On the other hand, in modeling problems of learning stochastic functions from data, there is often a priori knowledge and/or additional information available concerning the function to be learned, which can be used to improve the performance of the modeling. Thus, another contribution of this work is about using additional (virtual) derivative observations to induce monotonicity and gradient to functions, so function dynamics can be controlled or constrained in some way. However, some inference issues causing overly smoothed posterior distributions, especially with Gaussian process priors, can arise when the number of virtual observations of the sign of the derivative to induce monotonicity on functions is large. Basically, this is because the monotonicity information is included in the likelihood of the model instead into the prior, making the posterior distribution of the function dependent on the number and location of the virtual observations in the input space. However, we argue that if the function is smooth, this problem can be avoided in practice by choosing only a few virtual points and placing them appropriately, and also that monotonic functions with a Gaussian process prior provide reliable model extrapolation since they have a stronger inductive bias than a model without derivative information.
In addition, in this thesis work we tackle three real-world applications.

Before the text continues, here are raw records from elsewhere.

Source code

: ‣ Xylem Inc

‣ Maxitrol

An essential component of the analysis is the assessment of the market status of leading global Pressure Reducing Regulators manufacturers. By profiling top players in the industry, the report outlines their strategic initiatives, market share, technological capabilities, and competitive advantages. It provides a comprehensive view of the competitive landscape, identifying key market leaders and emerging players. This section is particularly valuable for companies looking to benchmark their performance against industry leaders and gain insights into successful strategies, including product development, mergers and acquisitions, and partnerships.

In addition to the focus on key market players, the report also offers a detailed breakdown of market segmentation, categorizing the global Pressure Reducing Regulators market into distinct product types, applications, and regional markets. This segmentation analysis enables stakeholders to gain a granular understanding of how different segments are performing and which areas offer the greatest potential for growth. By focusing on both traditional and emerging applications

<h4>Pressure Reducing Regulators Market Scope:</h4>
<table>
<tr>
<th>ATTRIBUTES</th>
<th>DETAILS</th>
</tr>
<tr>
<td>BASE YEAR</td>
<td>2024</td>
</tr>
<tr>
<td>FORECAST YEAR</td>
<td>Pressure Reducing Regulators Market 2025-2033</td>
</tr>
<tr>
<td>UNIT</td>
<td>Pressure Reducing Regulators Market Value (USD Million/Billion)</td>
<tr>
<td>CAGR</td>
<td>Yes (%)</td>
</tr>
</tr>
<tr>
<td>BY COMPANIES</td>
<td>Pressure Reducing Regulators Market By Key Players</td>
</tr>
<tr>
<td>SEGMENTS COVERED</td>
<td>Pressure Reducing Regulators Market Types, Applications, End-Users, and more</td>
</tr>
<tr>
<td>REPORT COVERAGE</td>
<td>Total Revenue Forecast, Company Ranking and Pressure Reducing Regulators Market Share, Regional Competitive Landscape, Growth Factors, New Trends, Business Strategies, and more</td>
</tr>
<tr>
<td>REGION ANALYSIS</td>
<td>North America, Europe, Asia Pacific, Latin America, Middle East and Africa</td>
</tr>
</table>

First, we tackle an application to prehistoric archeological rock art paintings, in which prior knowledge in the form of virtual derivative observations to induce monotonicity and long-term stabilization to the predicted functions is considered. We show that models with additional derivative information have a stronger inductive bias, yielding better predictive performance and confidence intervals. Secondly, an application to image sensor noise of decomposing and characterizing the signal recorded by an image sensor into its different noise sources is carried out. We argue that the Bayesian framework, by its property of defining conditional dependencies among parameters in a fully probabilistic model, allows for fully propagation of uncertainty among noise parameters, obtaining accurate and reliable estimates in flexible models. And finally, we tackle a classical task of great interest in the field of remote sensing and environmental geo sciences for spatio-temporal land use classification. We formulate a spatio-temporal Gaussian process model for classification using the approximate Gaussian process model previously commented in this summary, which allows for dealing with much larger datasets than regular Gaussian processes.
In the applications to rock art paintings and land use classification, models that exploit to the full the correlation structure of the data in order to make useful and accurate generalization of data, also in scenarios with a short and/or very noisy set of sampling observations, are sought. We argue that a Gaussian process prior model with a multidimensional covariance function is one of the most natural ways to accomplish this objective for this type of data consisting in spatio-temporal stochastic observations.
|